If there is a silver lining to the SEC's increased focus on ephemeral messaging and the DOJ's recent pronouncements, it is the additional insight into what activity may draw the ire of the SEC and DOJ and how companies can tailor their policies and procedures to avert a government investigation. To mitigate risk in the recordkeeping enforcement arena, companies of all types should consider:
- reviewing relevant document retention and other policies to ensure electronic communications are preserved, particularly when there is a threat of litigation or a government investigation
- assessing compliance policies concerning supervisory responsibilities of managers to subordinates
- the implications of a bring your own device (BYOD) policy – whereby employees are allowed to utilize their own devices for company purposes – as such policies are increasingly becoming an early discussion point between defense counsel and government attorneys on the scope of documents under company control
- written personnel certifications that they are complying with preservation and record retention requirements
- implementing, as appropriate, technological restrictions and surveillance programs – and regularly audit them – to ensure compliance with ongoing preservation obligations
- corrective action and employee discipline matrices to address instances of non-compliance
The Holland & Knight SECond Opinions Blog will continue to monitor this space and provide updates as to future developments. If you need any additional information on this topic – or anything related to SEC enforcement or internal investigations – please contact the authors or another member of Holland & Knight's Securities Enforcement Defense or White Collar Defense and Investigations Teams.
1 17 CFR § 240.17a-4.
2 17 CFR § 240.17a-4(b)(4).
3 U.S. Sec. & Exch.

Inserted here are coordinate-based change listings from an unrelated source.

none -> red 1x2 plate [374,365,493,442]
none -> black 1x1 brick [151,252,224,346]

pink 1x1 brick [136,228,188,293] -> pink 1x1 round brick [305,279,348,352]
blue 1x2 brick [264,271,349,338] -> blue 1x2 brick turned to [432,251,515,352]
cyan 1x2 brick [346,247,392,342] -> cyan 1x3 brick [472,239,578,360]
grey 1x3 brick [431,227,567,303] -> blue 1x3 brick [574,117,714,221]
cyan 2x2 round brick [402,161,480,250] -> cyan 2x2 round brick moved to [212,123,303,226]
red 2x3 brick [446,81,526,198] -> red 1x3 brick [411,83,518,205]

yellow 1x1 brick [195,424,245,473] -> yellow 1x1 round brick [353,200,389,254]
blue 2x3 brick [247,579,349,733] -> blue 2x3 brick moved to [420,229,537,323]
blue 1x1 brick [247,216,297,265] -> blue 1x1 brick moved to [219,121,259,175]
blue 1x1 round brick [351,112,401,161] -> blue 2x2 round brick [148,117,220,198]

Comm'n, "Frequently Asked Questions Regarding Rule Amendments to Broker-Dealer, Security-Based Swap Dealer, and Major Security-Based Swap Participant Electronic Recordkeeping Requirements," Jan. 18, 2023.

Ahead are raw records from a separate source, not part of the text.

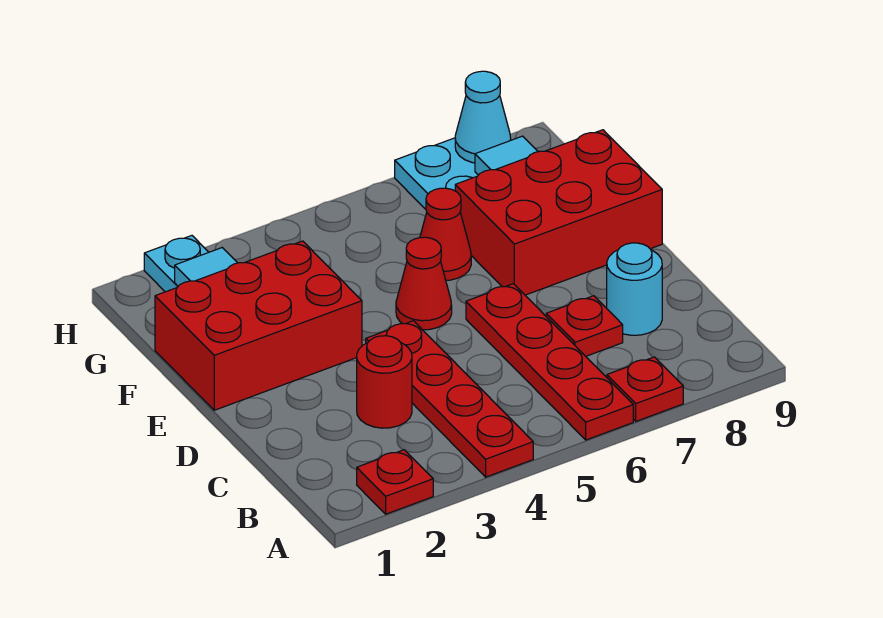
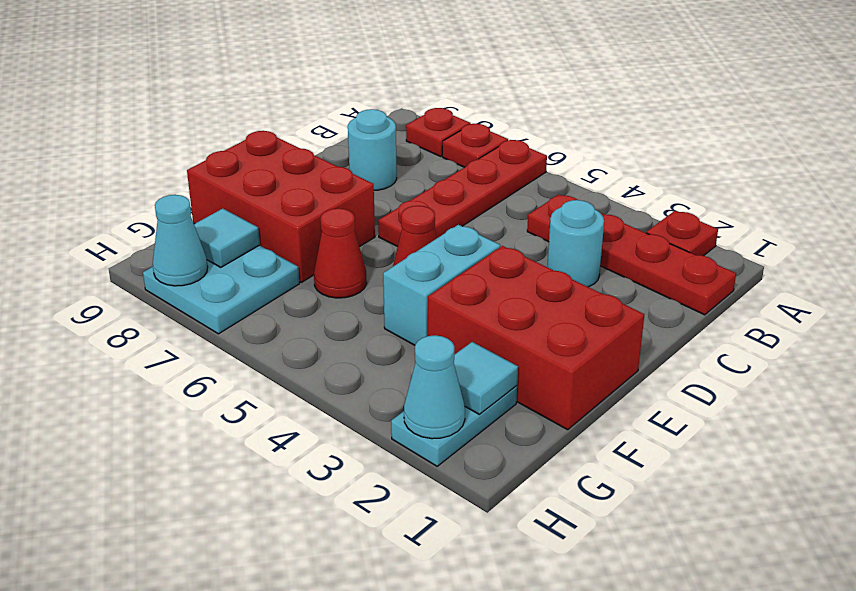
red 1x4 plate [366,321,533,477] -> red 1x4 plate turned to [527,194,736,315]
red 1x1 round brick [357,335,412,428] -> cyan 1x1 round brick [547,200,604,287]
red 1x1 plate [546,296,623,356] -> red 1x1 plate moved to [406,108,471,156]
none -> cyan 1x2 brick [383,225,500,345]
none -> cyan 1x1 cone [404,335,465,439]

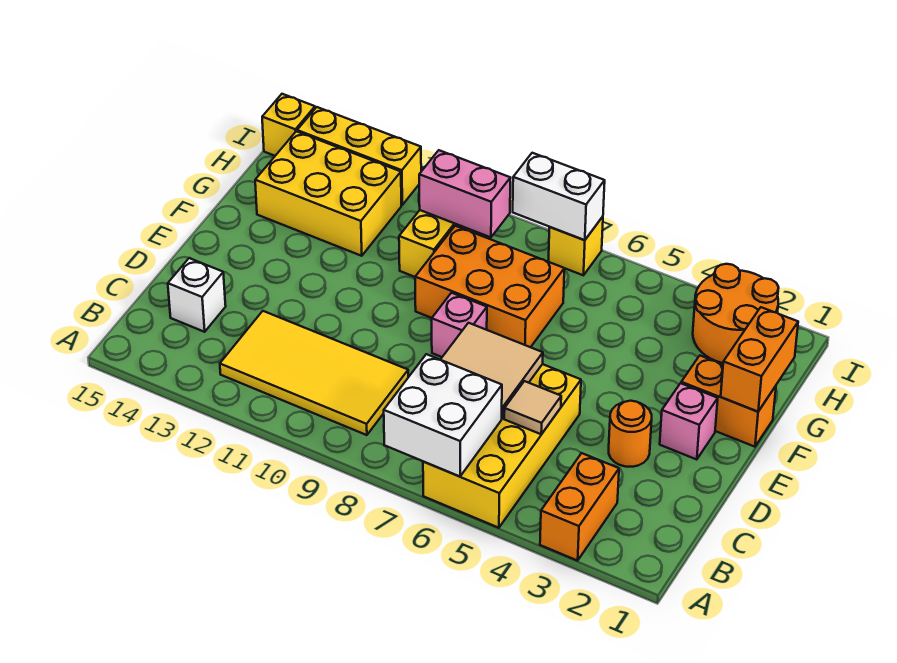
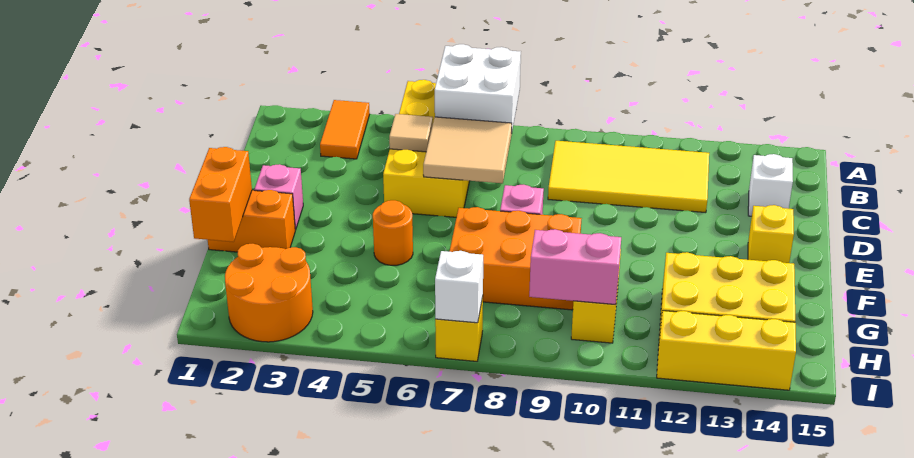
orange 1x2 brick [540,453,619,561] -> orange 1x2 tile [320,100,370,159]
orange 1x1 round brick [609,401,652,467] -> orange 1x1 round brick moved to [373,200,413,265]
white 1x2 brick [513,153,605,240] -> white 1x1 brick [435,251,483,323]
yellow 1x1 brick [262,94,315,156] -> yellow 1x1 brick moved to [748,205,794,263]

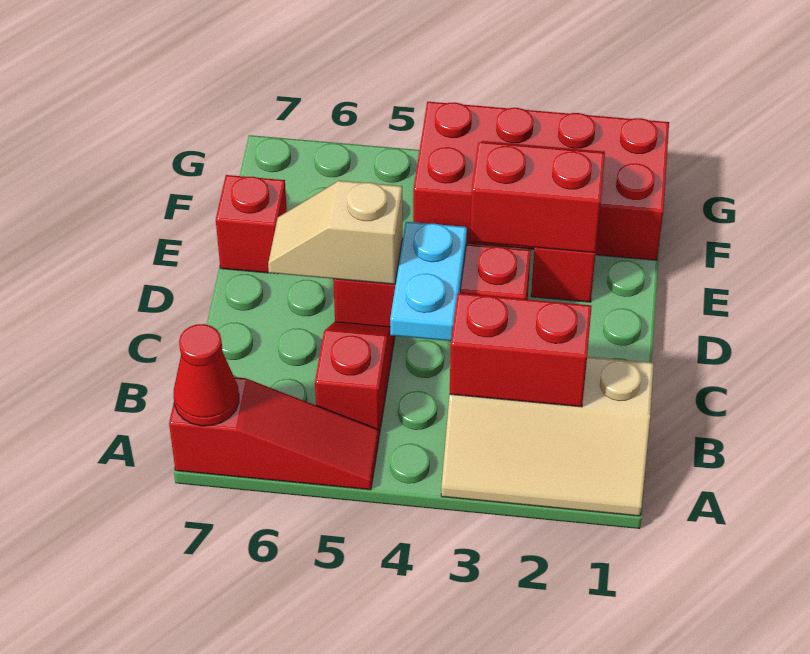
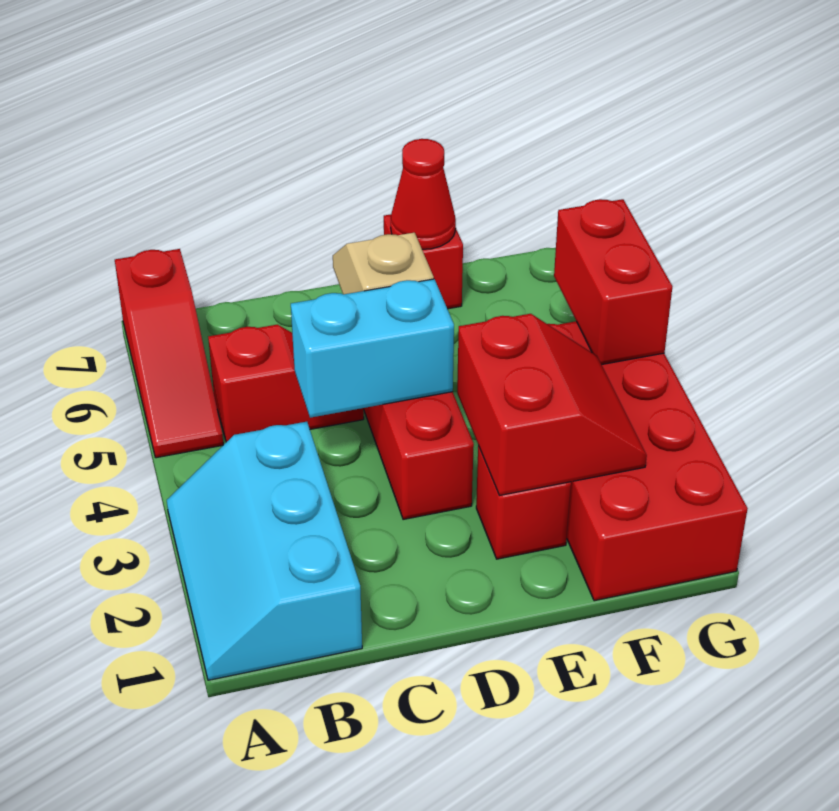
tan 2x3 slope [441,357,654,516] -> cyan 2x3 slope [167,422,362,680]
red 1x1 cone [174,324,239,426] -> red 1x1 cone moved to [391,139,456,249]
red 1x2 brick [450,293,592,407] -> red 1x2 brick moved to [554,199,672,365]
cyan 1x2 plate [390,222,467,341] -> cyan 1x2 brick [291,279,454,418]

4 17 CFR §§ 275.204-2(a)(7) and (e)(1).
5 Release No. 2022-174, U.S. Sec. & Exch. Comm'n, "SEC Charges 16 Wall Street Firms with Widespread Recordkeeping Failures," Sept. 27, 2022.
6 Deputy Attorney General Lisa Monaco, "Further Revisions to Corporate Criminal Enforcement Policies
Following Discussions with Corporate Crime Advisory Group," Sept. 15, 2022; see also Holland & Knight's previous alert, "DOJ Announces Significant Policy Changes Affecting Corporate Criminal Enforcement," March 7, 2023.
7 See note 5, supra.
8 SEC Chair Gary Gensler, U.S. Sec. and Exch. Comm'n, "This Law and Its Effective Administration: Remarks Before the Practising Law Institute's 54th Annual Institute on Securities Regulation," Nov 2, 2022.